| BRIEF |
Begin at the line containing "Geetha T, Kumar" in the entries below and end at the line containing "Kumar S (2006)."; transcribe that range exactly and nothing outside it.

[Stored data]
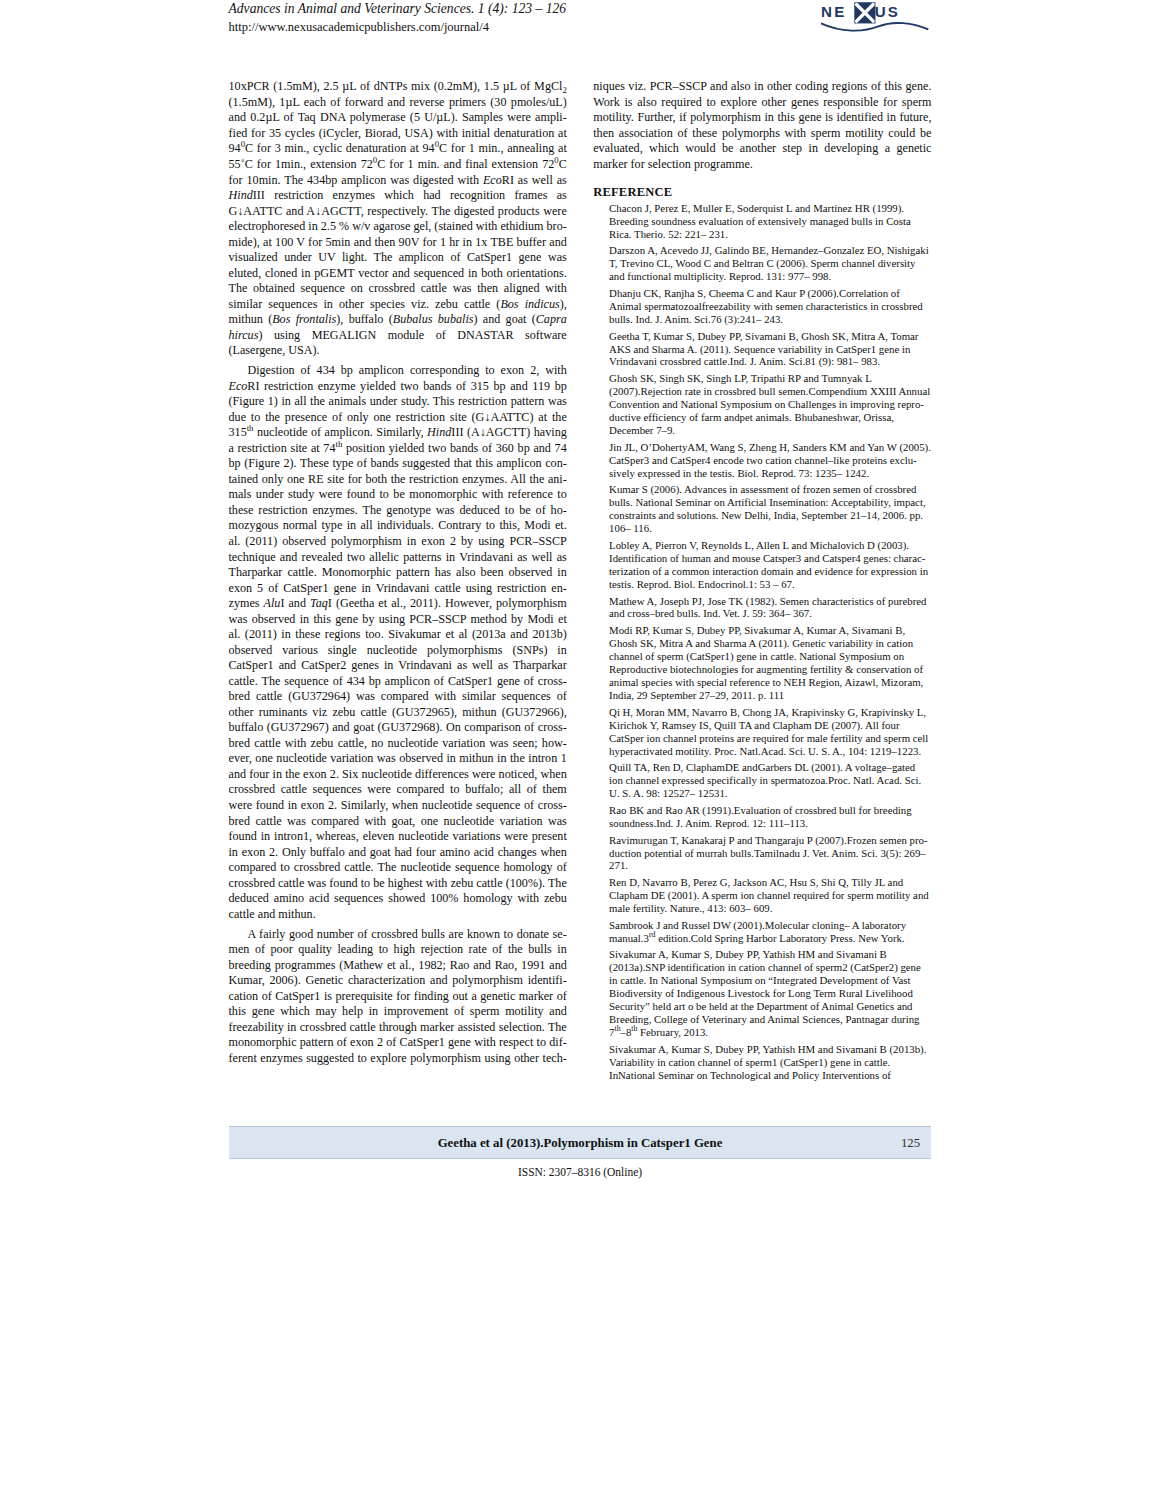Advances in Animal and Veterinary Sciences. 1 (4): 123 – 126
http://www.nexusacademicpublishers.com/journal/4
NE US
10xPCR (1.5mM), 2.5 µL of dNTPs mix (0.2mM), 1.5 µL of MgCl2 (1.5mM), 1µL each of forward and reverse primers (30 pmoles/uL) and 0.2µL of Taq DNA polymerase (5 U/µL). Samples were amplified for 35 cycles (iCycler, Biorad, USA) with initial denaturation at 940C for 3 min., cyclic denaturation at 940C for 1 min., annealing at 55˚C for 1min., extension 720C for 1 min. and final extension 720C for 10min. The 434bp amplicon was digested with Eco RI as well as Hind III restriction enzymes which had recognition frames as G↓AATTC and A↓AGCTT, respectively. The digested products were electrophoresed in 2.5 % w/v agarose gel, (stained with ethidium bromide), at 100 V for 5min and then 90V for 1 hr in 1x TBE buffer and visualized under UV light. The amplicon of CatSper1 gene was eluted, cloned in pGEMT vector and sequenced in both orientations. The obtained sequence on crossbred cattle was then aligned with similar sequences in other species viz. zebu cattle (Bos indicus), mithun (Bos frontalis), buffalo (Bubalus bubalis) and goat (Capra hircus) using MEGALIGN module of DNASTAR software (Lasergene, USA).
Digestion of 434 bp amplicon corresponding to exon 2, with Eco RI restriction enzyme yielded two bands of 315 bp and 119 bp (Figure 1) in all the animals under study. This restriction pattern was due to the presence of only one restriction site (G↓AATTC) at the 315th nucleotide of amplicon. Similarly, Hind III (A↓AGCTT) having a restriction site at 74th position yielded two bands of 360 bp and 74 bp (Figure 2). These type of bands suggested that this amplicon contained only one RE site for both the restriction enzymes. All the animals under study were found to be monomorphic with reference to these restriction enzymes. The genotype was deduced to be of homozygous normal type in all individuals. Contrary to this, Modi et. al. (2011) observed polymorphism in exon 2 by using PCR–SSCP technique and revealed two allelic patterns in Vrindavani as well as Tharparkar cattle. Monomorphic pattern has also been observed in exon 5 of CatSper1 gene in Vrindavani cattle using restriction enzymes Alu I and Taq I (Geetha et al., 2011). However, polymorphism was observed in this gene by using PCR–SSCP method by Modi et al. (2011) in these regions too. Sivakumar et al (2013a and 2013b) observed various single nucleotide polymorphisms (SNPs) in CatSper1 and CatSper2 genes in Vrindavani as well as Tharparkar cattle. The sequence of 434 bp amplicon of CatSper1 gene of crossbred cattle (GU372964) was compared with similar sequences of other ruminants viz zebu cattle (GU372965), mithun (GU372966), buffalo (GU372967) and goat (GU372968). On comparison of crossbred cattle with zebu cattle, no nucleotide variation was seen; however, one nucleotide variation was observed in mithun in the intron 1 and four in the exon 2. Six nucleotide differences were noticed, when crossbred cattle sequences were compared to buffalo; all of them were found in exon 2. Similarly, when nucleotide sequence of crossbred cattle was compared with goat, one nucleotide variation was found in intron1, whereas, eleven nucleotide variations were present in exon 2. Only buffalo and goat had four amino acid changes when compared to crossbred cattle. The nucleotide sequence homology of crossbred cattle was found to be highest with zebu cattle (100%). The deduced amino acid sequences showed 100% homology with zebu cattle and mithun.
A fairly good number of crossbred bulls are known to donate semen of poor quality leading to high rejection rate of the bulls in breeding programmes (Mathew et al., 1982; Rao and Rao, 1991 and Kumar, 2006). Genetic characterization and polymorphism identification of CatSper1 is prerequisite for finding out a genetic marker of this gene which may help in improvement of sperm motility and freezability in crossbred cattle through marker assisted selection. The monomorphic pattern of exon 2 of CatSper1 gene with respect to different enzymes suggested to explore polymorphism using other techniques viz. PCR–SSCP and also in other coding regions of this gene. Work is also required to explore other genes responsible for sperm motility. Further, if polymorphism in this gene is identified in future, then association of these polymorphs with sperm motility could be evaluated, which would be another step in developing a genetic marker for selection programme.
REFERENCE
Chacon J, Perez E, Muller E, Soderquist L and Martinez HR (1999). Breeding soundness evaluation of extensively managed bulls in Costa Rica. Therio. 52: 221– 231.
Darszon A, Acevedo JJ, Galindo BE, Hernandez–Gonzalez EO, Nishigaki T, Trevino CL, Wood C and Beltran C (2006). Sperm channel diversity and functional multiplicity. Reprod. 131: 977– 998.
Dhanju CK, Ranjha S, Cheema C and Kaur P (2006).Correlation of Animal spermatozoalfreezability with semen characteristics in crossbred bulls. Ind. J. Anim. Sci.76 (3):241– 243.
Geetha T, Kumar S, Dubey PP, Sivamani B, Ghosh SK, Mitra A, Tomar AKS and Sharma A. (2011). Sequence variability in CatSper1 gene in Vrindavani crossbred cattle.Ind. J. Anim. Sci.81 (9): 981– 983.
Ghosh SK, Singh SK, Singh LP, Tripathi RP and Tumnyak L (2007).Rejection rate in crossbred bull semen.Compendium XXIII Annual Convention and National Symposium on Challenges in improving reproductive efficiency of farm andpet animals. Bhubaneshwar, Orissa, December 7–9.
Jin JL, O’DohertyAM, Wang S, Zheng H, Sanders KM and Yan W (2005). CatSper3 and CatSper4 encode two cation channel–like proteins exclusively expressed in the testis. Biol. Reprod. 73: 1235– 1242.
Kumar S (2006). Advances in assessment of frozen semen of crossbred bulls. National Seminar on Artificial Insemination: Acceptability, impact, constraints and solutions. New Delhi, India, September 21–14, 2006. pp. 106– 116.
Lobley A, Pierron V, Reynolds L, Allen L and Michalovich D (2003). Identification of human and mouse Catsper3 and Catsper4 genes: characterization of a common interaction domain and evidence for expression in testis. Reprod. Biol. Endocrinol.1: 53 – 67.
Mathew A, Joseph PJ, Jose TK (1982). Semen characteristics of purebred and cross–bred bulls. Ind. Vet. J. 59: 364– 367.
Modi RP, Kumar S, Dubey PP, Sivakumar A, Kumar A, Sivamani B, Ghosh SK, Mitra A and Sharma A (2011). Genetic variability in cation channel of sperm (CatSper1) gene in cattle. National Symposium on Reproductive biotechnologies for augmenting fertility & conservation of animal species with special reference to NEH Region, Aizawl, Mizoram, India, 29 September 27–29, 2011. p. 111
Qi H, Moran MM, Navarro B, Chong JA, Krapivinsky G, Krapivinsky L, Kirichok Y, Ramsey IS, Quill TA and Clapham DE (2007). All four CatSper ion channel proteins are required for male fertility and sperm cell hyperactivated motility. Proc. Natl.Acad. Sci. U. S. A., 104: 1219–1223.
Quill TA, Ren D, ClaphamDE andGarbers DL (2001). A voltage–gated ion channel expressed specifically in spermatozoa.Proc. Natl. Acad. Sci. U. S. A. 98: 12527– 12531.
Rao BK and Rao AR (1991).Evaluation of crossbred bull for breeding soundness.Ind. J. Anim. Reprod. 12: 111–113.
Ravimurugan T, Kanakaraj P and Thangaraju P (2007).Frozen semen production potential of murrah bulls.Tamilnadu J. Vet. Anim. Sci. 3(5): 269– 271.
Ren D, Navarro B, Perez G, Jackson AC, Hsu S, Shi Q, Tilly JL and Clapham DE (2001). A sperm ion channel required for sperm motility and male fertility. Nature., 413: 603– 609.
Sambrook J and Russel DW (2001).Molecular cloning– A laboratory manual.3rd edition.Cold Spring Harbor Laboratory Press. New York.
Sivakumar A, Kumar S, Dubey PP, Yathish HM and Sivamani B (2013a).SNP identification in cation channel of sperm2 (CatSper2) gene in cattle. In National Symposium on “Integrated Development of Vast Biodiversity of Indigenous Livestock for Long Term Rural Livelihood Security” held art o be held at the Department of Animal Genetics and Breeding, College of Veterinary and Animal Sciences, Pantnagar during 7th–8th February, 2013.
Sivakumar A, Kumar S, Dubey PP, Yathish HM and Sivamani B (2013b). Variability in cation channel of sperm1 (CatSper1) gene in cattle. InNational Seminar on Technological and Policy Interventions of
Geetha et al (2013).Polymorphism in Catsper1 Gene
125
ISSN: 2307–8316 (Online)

| EXERCISE ANSWER |
Geetha T, Kumar S, Dubey PP, Sivamani B, Ghosh SK, Mitra A, Tomar AKS and Sharma A. (2011). Sequence variability in CatSper1 gene in Vrindavani crossbred cattle.Ind. J. Anim. Sci.81 (9): 981– 983.
Ghosh SK, Singh SK, Singh LP, Tripathi RP and Tumnyak L (2007).Rejection rate in crossbred bull semen.Compendium XXIII Annual Convention and National Symposium on Challenges in improving reproductive efficiency of farm andpet animals. Bhubaneshwar, Orissa, December 7–9.
Jin JL, O’DohertyAM, Wang S, Zheng H, Sanders KM and Yan W (2005). CatSper3 and CatSper4 encode two cation channel–like proteins exclusively expressed in the testis. Biol. Reprod. 73: 1235– 1242.
Kumar S (2006). Advances in assessment of frozen semen of crossbred bulls. National Seminar on Artificial Insemination: Acceptability, impact, constraints and solutions. New Delhi, India, September 21–14, 2006. pp. 106– 116.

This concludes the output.